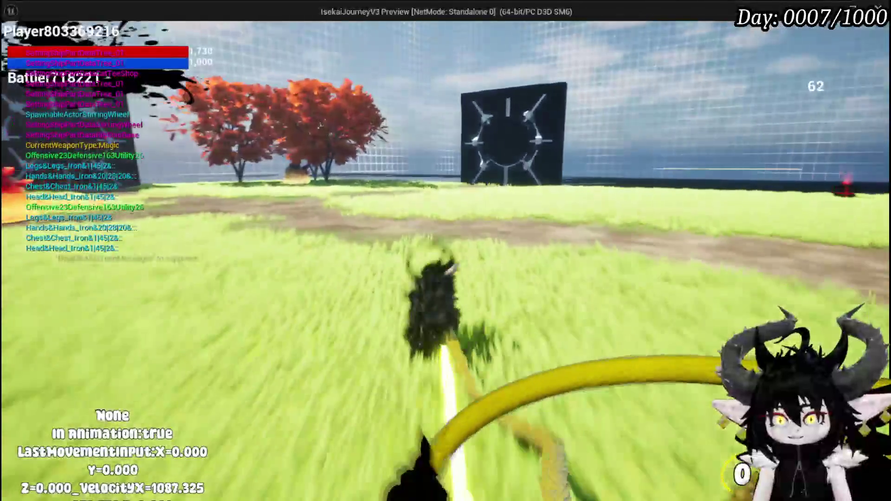
pyautogui.press('w')
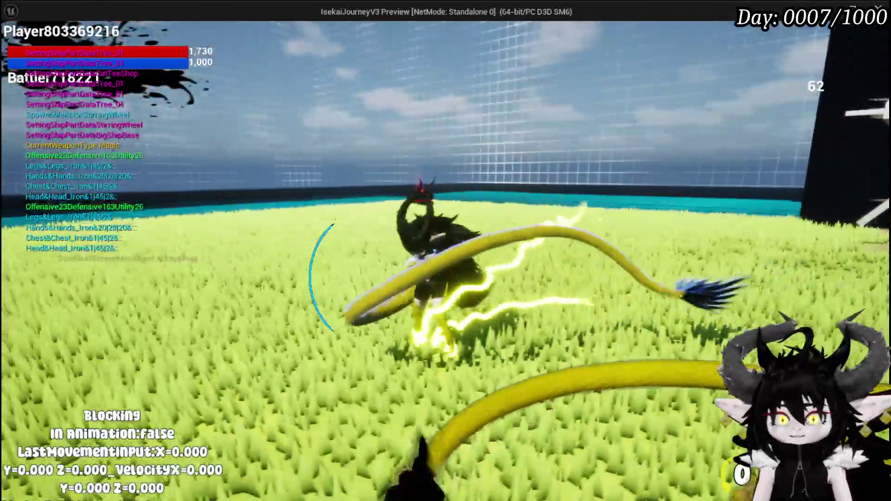
pyautogui.press('w')
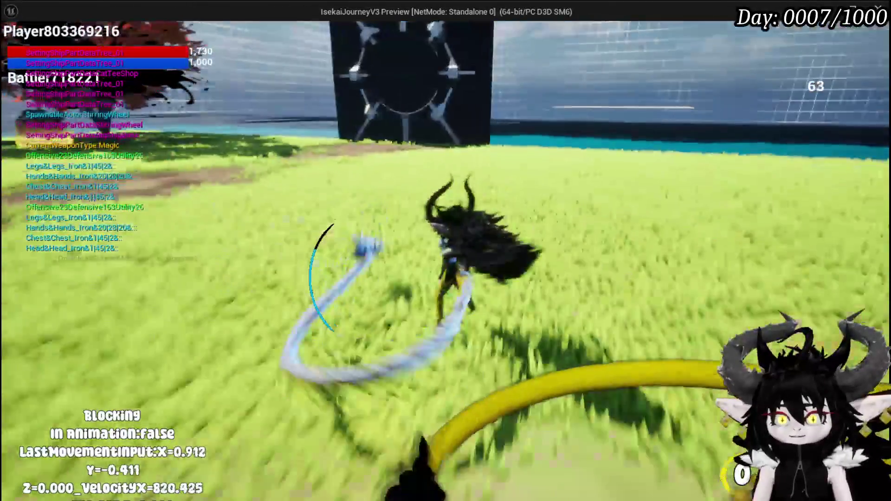
pyautogui.press('w')
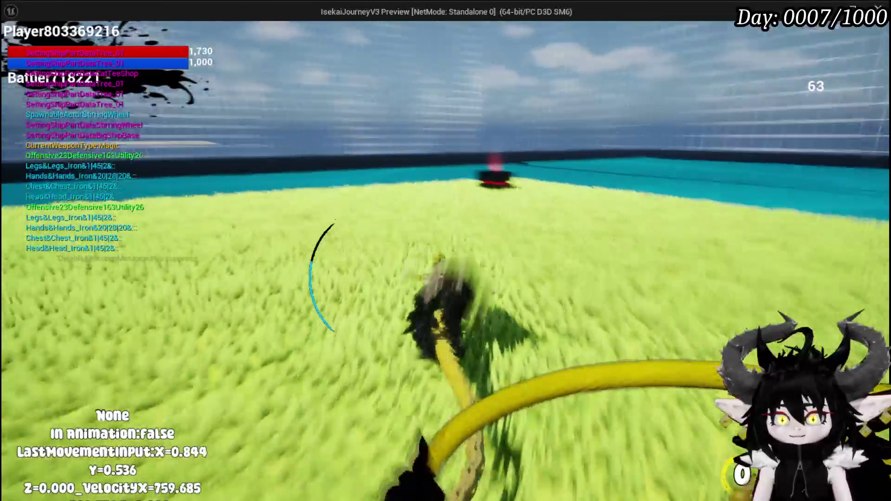
pyautogui.press('w')
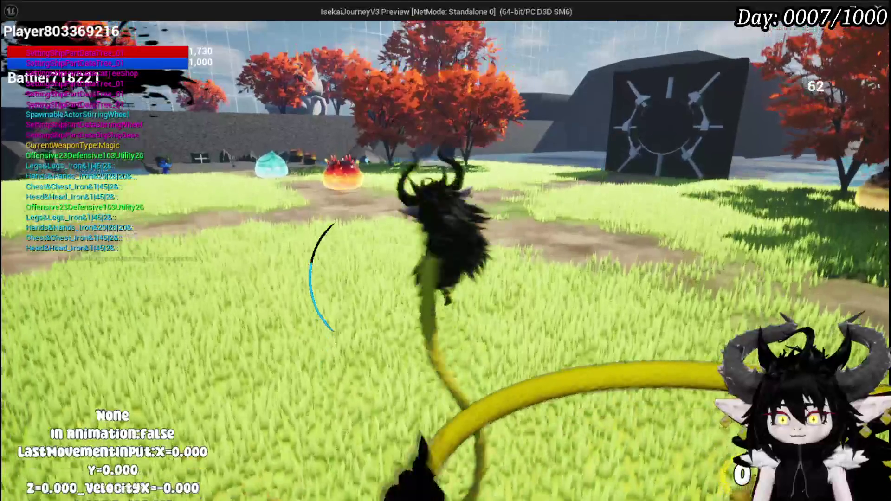
# Test parrying and blocking with F, then end the play session.
pyautogui.press('f')
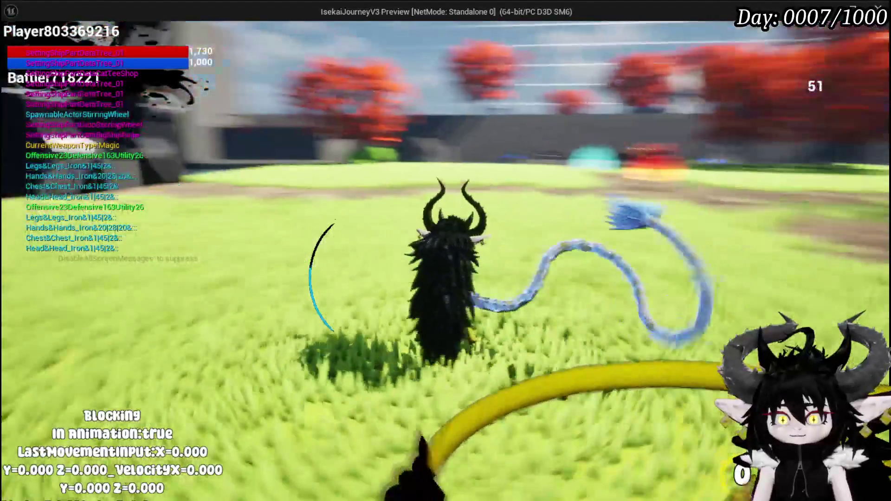
pyautogui.press('s')
pyautogui.press('f')
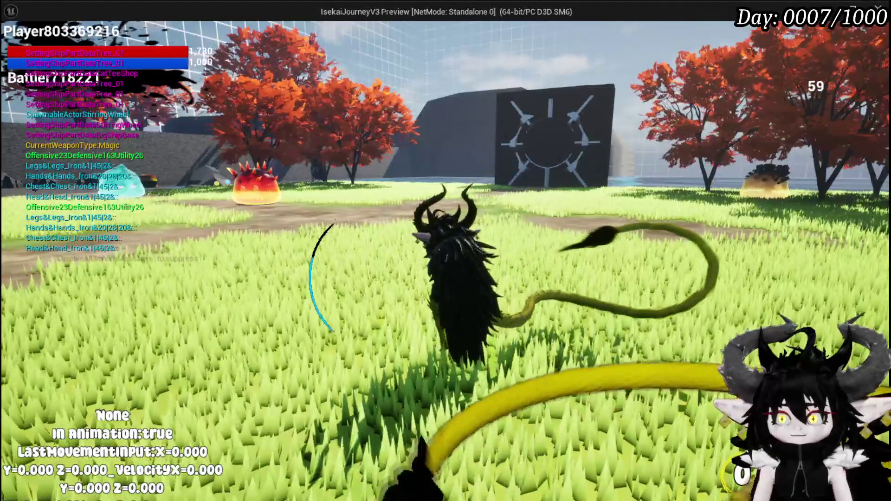
pyautogui.press('f')
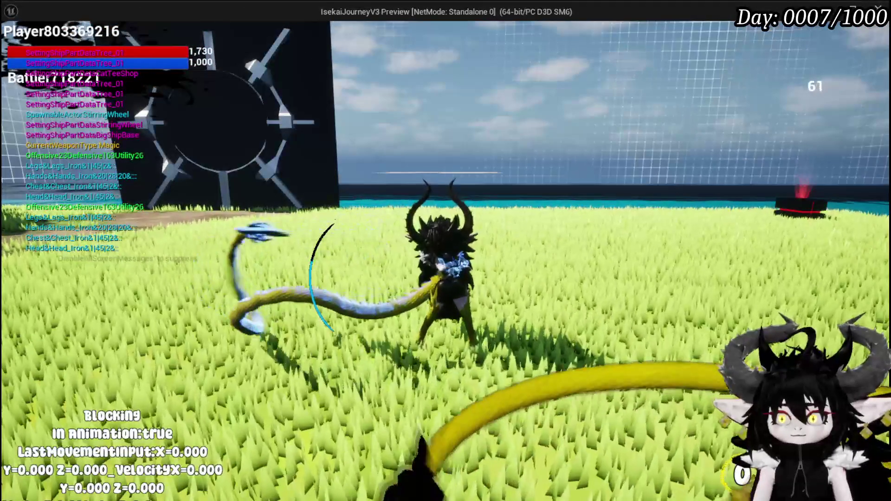
pyautogui.press('f')
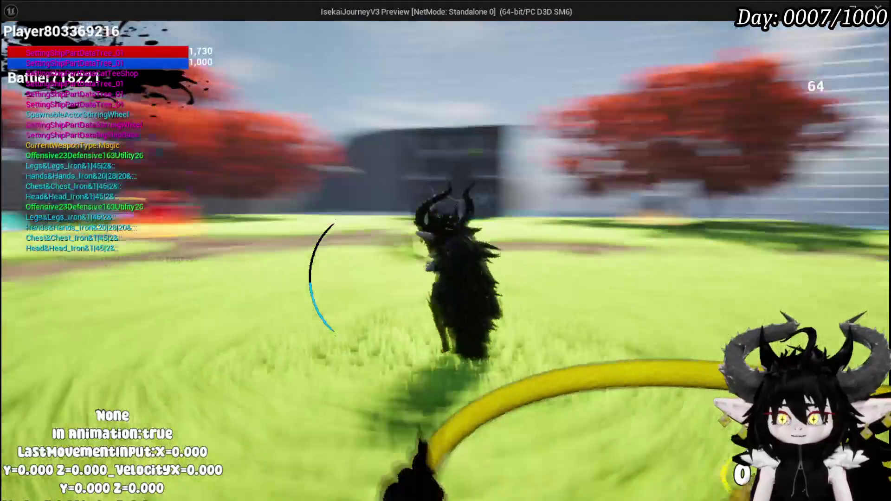
pyautogui.press('Escape')
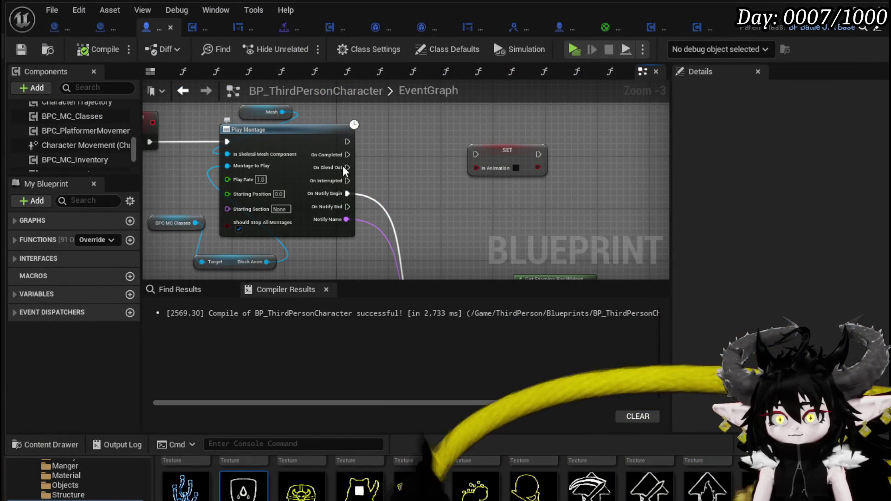
# Wire Play Montage's On Interrupted pin into SET In Animation, then compile and save.
pyautogui.moveTo(347, 181)
pyautogui.mouseDown()
pyautogui.moveTo(485, 152)
pyautogui.moveTo(335, 155)
pyautogui.moveTo(474, 154)
pyautogui.moveTo(474, 172)
pyautogui.mouseUp()
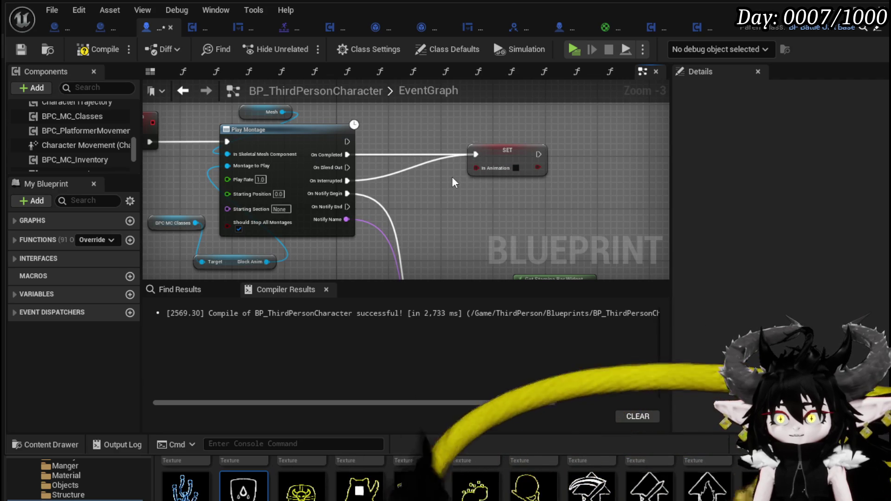
pyautogui.click(85, 50)
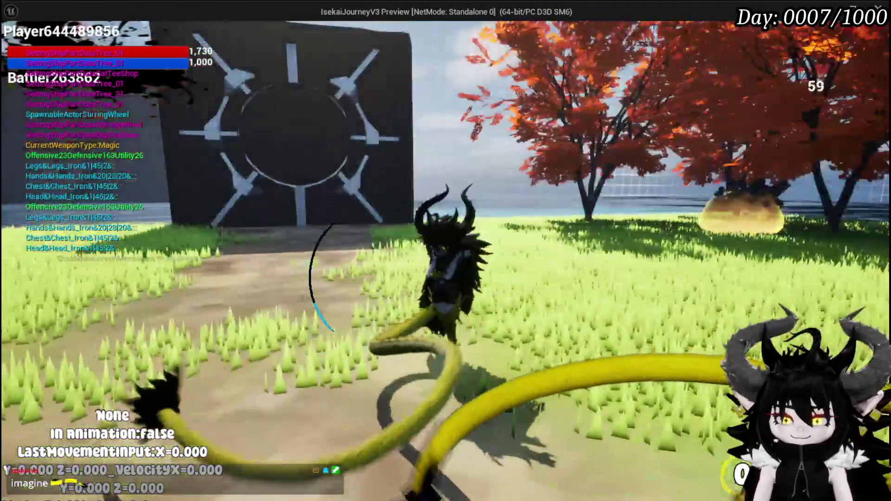
# Stop the play test with Esc and save L_DungeonCreationTest with Ctrl+S.
pyautogui.press('Escape')
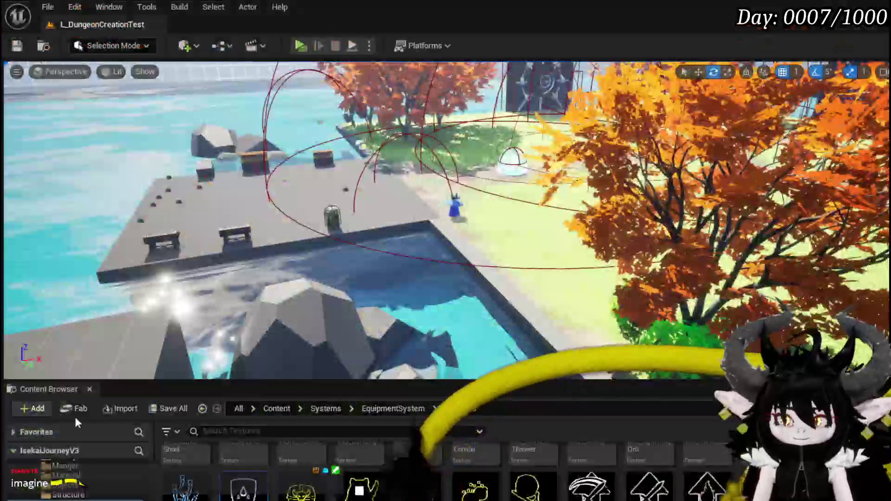
pyautogui.press('ctrl+s')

※

PROBLEM STATEMENT:
Every entry above needs to be duplicated exactly, without its images.

EXERCISE RESPONSE:
pyautogui.press('w')
pyautogui.press('w')
pyautogui.press('w')
pyautogui.press('w')
# Test parrying and blocking with F, then end the play session.
pyautogui.press('f')
pyautogui.press('s')
pyautogui.press('f')
pyautogui.press('f')
pyautogui.press('f')
pyautogui.press('Escape')
# Wire Play Montage's On Interrupted pin into SET In Animation, then compile and save.
pyautogui.moveTo(347, 181)
pyautogui.mouseDown()
pyautogui.moveTo(485, 152)
pyautogui.moveTo(335, 155)
pyautogui.moveTo(474, 154)
pyautogui.moveTo(474, 172)
pyautogui.mouseUp()
pyautogui.click(85, 50)
# Stop the play test with Esc and save L_DungeonCreationTest with Ctrl+S.
pyautogui.press('Escape')
pyautogui.press('ctrl+s')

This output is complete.